COLUMBIA -- South Carolina voters will need to have photographic identification to vote under a deal reached by a House and Senate conference committee Wednesday.

Three House members signed off on the deal while two of three senators did so. The House and Senate will decide whether to accept the compromise next week and send it to the governor's desk.

Republicans say the bill is about voter integrity. Democrats say it suppresses turnout by minority, disabled and elderly voters who lack a driver's license and they argued that educating people on the measure and supplying a free photo ID will be expensive.

Democrats had been willing to go along in exchange for adding a new early voting process in South Carolina. But House Republicans, including state Rep. Alan Clemmons, insisted that the bill be stripped down to requiring photographic identification.

"We will have cleaner elections. We will have solid elections coming out of this clean voter ID bill," said Clemmons, a Myrtle Beach Republican who led the House negotiators.

Sen.
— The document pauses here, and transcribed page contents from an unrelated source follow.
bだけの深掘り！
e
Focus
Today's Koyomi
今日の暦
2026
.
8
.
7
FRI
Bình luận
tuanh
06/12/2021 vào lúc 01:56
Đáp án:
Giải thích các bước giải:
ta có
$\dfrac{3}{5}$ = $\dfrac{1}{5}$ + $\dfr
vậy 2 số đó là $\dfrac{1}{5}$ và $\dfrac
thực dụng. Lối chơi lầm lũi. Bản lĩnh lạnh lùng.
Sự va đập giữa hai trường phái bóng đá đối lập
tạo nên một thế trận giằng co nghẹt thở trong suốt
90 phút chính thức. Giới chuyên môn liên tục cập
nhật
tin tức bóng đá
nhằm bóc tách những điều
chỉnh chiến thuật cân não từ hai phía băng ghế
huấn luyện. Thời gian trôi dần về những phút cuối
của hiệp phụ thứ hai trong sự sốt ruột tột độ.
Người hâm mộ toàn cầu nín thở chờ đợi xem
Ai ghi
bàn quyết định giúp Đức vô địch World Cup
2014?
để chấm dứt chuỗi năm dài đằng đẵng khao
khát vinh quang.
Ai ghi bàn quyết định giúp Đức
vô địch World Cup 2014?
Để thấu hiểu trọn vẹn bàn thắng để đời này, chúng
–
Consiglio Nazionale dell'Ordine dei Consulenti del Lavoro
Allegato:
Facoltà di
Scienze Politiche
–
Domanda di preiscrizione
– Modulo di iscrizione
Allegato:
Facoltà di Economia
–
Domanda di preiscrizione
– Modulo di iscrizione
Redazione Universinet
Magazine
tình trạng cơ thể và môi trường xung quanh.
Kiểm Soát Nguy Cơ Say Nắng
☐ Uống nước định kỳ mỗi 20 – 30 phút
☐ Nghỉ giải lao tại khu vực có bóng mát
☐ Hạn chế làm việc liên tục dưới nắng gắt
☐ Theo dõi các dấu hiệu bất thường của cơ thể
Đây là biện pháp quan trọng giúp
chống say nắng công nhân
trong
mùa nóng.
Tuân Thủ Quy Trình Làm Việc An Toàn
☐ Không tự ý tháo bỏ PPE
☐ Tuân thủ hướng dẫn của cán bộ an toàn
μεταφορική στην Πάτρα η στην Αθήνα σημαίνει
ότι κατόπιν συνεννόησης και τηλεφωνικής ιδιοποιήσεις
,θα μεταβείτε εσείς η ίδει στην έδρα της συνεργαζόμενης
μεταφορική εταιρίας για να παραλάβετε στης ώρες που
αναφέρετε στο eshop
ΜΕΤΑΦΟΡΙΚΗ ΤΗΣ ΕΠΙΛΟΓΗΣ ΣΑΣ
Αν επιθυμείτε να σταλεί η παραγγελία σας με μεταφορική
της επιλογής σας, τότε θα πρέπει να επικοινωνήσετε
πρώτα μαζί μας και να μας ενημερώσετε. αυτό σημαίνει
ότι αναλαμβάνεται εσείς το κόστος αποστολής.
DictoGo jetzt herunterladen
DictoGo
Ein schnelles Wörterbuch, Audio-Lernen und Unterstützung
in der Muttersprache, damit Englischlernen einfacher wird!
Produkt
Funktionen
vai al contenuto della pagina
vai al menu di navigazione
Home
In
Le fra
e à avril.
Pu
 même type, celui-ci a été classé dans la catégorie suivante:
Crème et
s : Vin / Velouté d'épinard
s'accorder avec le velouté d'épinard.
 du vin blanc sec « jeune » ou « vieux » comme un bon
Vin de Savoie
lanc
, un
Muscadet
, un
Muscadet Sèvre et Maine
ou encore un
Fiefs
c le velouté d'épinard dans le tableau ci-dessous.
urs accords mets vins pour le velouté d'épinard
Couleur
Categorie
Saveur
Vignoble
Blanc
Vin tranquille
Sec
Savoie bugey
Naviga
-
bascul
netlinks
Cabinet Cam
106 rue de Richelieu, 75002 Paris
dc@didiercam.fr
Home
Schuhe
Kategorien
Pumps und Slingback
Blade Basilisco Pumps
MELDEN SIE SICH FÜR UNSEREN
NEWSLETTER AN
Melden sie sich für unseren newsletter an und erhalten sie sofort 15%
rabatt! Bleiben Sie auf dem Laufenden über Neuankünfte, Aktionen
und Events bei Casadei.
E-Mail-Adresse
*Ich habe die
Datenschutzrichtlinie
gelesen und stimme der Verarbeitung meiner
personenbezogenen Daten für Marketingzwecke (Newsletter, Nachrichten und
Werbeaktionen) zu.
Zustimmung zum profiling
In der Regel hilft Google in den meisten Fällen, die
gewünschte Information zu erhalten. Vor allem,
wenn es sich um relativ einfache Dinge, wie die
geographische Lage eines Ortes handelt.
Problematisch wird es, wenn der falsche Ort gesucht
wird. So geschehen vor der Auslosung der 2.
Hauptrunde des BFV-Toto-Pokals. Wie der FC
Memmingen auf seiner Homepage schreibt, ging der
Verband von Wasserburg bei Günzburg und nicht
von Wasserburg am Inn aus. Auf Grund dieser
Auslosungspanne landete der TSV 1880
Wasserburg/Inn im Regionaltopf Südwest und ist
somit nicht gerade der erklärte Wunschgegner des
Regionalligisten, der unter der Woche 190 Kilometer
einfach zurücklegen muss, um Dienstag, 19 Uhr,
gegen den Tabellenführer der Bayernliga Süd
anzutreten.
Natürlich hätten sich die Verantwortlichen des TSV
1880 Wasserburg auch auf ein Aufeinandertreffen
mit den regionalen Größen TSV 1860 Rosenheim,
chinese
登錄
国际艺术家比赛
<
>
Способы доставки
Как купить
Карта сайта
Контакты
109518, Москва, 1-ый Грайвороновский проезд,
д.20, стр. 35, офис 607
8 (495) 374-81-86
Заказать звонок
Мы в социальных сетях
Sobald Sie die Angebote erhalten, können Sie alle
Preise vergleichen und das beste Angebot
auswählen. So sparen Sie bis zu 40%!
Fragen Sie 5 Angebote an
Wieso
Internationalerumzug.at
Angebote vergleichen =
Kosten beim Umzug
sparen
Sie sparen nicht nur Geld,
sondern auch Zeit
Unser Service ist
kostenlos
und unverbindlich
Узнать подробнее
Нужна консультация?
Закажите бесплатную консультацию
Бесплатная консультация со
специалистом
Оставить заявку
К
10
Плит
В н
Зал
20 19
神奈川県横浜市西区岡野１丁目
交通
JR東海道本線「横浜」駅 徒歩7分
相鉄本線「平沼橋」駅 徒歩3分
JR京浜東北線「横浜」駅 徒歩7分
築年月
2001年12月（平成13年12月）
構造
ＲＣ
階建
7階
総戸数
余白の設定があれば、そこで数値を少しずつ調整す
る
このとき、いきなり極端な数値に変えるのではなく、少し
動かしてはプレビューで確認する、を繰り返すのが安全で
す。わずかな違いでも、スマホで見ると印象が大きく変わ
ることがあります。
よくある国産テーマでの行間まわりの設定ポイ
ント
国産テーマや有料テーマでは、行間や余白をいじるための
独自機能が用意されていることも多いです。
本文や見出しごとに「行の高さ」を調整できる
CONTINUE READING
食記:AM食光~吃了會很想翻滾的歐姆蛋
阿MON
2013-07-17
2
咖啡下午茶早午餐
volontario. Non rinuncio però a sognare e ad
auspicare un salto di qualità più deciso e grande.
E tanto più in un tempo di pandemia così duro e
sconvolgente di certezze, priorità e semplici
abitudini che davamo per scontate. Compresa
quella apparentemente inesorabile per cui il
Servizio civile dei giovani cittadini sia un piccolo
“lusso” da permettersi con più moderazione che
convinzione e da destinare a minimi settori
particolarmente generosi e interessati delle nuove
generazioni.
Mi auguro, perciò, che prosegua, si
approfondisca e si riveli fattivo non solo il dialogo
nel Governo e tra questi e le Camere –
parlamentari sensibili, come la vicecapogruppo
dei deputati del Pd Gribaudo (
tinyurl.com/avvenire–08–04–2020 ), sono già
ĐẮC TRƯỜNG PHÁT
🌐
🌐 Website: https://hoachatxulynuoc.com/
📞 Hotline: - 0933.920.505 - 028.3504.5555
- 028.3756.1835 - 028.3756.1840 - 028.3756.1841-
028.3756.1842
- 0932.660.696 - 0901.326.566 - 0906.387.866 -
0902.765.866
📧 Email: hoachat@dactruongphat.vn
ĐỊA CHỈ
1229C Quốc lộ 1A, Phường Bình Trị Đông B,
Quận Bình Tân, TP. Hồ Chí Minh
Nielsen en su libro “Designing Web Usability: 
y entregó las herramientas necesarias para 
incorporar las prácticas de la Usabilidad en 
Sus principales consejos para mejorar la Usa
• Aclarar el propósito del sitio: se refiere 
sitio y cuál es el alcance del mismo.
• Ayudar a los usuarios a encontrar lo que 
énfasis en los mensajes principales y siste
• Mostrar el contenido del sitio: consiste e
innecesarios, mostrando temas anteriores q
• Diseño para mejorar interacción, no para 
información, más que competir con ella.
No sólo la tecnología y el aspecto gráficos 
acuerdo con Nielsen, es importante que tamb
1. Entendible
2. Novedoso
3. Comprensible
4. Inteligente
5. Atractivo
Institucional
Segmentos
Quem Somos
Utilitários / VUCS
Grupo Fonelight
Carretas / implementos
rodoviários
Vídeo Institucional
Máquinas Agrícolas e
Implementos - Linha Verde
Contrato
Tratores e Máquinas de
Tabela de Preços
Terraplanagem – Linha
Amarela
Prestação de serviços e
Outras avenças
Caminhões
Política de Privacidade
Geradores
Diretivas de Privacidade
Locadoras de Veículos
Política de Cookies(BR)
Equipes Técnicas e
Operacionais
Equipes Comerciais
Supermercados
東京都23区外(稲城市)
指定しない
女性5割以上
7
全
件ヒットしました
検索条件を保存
John Scott, a Columbia Democrat, said scuttling early voting took too much away from voters.

"We could have taken care of both issues at the same time," Scott said.

"We will endeavor to get something moving on early voting and to see if we can't get that done," Senate President Pro Tem Glenn McConnell said.

McConnell, a Charleston Republican, said the final bill is tougher on identification than the House wanted because it sets standards for qualifying for an ID by removing a requirement to show a birth certificate. "It was a path to fraud," McConnell said.

Victoria Middleton, executive director of the state chapter of the American Civil Liberties Union, said the legislation threatens voter rights. "Well, 178,000 people just lost their vote, potentially," Middleton said.